El melódico Melo

Personerío

"Juan Vicente Melo, el Jarochón, era una fiesta regalada por la vida, un danzón gozoso por el planeta, el más real, chismoso y querendón de los amigos", escribe José de la Colina enPersonerío esta semana

'Obediencia nocturna' más que el título de una novela fue como un programa de vida de su autor Juan Vicente Melo
José de la Colina
Ciudad de México /

En nuestro primer encuentro en la Ciudad de México, Juan Vicente Melo se levantó tímidamente de un equipal de la casa de los Pacheco-Berny y vi a un joven de 27 años, delgado, moreno, de oscuros, intensos ojos, con un aspecto melancólico que no tardaría en revelarse inhabitual, y quienes habríamos de trabar con él amistad (Juan García Ponce, Huberto Bátiz, Juan José Gurrola, Pixie Hopkins, Meche Oteyza, Tomás Segovia, Inés Arredondo, Alicia Pardo, Alicia Urreta, Marta Verduzco, Miguel Cervantes, Michelle Alban, Esperanza Pulido, Eduardo Mata, María, yo, y un poco todo el mundo) descubriríamos que el doctor Juan Vicente Melo, el Jarochón, era una fiesta regalada por la vida, un danzón gozoso por el planeta, el más real, chismoso y querendón de los amigos y un gran talento que no tardaría en convertirse en uno de los más singulares y mejores escritores mexicanos, el autor de cuentos realistas con una extraña gradación gótica, de las mejores críticas de música en México y de esa obra forastera en la tradición novelística mexicana, La obediencia nocturna.


Increíblemente, casi vergonzantemente, Melo era doctor, estaba titulado como médico dermatólogo en el prestigioso Hospital Saint-Louis de París, de cuyas lecturas se evadía para caminar la ciudad, sorber en la Sorbona cursos de literatura francesa, entrevistar a Julien Green, el novelista de los personajes nocturnos, atormentados por el fuego de sus almas, y a Louis-Ferdinand Céline, el amargo escritor casi fascista que, precisamente como lo había de hacer Melo, se había mudado de la práctica de la medicina a la de las letras, y a Albert Camus, el único poeta en prosa del existencialismo, que solía disfrazarse de Humphrey Bogart, o bien Melo se perdía en conciertos de Debussy, Satie, Stravinsky, Poulenc, Georges Brassens, pues su otra pasión, quizá la primera, era la música, que podía leer en partituras y dedalear en el piano.
A Melo le disgustaba la medicina por sus espectáculos de horror. “¿Sabes una cosa?”, me decía, “somos espantosos por dentro, somos tuberías, cloacas, formas y formas monstruosas”. Y yo interrumpía aquel arrebato de horror lovecraftiano diciéndole: “Párale, Juan Vicente, me disculpas, pero me voy a desmayar”. Pero él, gozándose en la suerte, seguía abriendo ante mis ojos horizontales cadáveres interiorizados.
Humilde y serio, el Jarochón, amparándose en que todavía no llegaban los años sesenta, era un bailarín prodigioso.

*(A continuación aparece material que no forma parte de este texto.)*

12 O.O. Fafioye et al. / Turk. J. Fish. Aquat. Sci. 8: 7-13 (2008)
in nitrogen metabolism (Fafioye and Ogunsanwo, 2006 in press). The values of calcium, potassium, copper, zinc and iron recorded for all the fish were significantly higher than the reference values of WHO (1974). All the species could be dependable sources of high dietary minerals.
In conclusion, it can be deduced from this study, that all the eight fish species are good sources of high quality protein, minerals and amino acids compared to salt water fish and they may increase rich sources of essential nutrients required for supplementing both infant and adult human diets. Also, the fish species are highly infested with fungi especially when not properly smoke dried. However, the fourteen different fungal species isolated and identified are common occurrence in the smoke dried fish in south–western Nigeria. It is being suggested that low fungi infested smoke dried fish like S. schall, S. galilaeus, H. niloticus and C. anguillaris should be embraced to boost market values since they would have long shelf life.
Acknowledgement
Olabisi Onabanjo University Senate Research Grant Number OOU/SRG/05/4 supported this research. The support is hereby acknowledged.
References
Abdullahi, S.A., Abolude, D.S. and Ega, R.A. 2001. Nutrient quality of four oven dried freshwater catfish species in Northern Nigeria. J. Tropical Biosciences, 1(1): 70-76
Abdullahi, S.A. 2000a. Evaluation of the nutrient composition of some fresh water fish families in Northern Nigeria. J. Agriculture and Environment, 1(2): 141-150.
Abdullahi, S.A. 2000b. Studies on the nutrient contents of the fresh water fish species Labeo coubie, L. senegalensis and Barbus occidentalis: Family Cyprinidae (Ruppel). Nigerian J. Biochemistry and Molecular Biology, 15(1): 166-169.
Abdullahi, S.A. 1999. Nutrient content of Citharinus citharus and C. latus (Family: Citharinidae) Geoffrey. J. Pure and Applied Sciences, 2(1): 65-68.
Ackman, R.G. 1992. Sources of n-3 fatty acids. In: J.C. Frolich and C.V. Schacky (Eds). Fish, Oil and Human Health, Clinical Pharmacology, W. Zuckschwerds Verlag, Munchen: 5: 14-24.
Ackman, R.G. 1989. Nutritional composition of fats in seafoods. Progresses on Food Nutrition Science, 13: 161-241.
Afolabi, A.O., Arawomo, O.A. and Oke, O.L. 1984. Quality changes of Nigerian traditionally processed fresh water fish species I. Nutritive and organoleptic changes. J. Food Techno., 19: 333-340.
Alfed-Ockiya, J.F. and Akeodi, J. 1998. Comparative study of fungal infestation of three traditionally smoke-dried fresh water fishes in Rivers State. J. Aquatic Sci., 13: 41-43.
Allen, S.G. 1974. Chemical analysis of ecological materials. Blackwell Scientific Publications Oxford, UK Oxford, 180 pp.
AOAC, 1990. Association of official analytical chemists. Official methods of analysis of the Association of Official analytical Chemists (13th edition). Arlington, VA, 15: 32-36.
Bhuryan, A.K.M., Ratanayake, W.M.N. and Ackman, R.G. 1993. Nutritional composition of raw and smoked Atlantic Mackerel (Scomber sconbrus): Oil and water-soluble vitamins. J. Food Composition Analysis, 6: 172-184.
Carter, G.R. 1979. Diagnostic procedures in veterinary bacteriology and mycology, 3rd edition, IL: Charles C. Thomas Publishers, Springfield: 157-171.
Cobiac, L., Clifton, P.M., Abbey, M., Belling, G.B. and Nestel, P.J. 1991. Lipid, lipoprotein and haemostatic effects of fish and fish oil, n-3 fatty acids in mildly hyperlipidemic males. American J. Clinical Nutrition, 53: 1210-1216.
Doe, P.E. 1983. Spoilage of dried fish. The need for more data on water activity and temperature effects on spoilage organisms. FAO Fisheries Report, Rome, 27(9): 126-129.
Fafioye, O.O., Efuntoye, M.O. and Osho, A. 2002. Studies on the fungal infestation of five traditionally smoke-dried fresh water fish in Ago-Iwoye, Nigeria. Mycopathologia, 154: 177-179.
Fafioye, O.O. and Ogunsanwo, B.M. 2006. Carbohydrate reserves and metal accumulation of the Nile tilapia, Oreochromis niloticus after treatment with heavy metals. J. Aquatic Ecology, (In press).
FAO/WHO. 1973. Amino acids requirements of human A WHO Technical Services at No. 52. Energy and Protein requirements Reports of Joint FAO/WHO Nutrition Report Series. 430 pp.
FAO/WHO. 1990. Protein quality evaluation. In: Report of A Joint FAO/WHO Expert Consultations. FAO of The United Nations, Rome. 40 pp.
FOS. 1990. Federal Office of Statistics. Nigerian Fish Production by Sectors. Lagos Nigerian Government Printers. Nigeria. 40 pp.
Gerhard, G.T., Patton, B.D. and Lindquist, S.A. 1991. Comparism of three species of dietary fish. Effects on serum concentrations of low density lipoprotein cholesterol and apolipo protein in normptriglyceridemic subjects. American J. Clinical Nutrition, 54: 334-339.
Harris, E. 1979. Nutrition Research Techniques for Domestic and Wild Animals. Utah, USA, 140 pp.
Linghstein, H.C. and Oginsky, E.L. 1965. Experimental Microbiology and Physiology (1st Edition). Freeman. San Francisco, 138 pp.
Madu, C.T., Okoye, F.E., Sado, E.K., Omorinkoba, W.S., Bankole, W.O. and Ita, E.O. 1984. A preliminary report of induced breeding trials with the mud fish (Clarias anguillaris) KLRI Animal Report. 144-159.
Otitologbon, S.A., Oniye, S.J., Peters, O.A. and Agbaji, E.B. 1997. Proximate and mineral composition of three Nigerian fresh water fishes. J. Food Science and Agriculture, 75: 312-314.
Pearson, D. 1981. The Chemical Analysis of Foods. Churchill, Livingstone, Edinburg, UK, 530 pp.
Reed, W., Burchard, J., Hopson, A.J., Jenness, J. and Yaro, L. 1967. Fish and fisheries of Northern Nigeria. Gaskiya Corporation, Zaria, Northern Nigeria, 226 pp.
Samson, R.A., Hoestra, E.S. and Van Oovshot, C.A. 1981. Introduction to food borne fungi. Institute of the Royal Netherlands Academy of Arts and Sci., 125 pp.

Las señoras decían “Qué bonito baila el doctorcito, y no como los de ahora que parecen perláticos y desatornillados”. Melo no se desciñó los incontables, severos chalecos que deslumbraban en los años setenta, pero comenzó a acelerar su homosexualidad que lo extraviaba por los bares y los cabarets más infectos donde sus aventuras le conquistaron no pocos puñetazos, pero la mitad era en él una religión, un arte, una patria.
Me crea el recuerdo de Melo una sensación de pérdida de un amigo intenso que era el autor de una obra maestra, la tal Obediencia nocturna que, más que el título de una novela superior, es como un programa de vida de Melo mismo.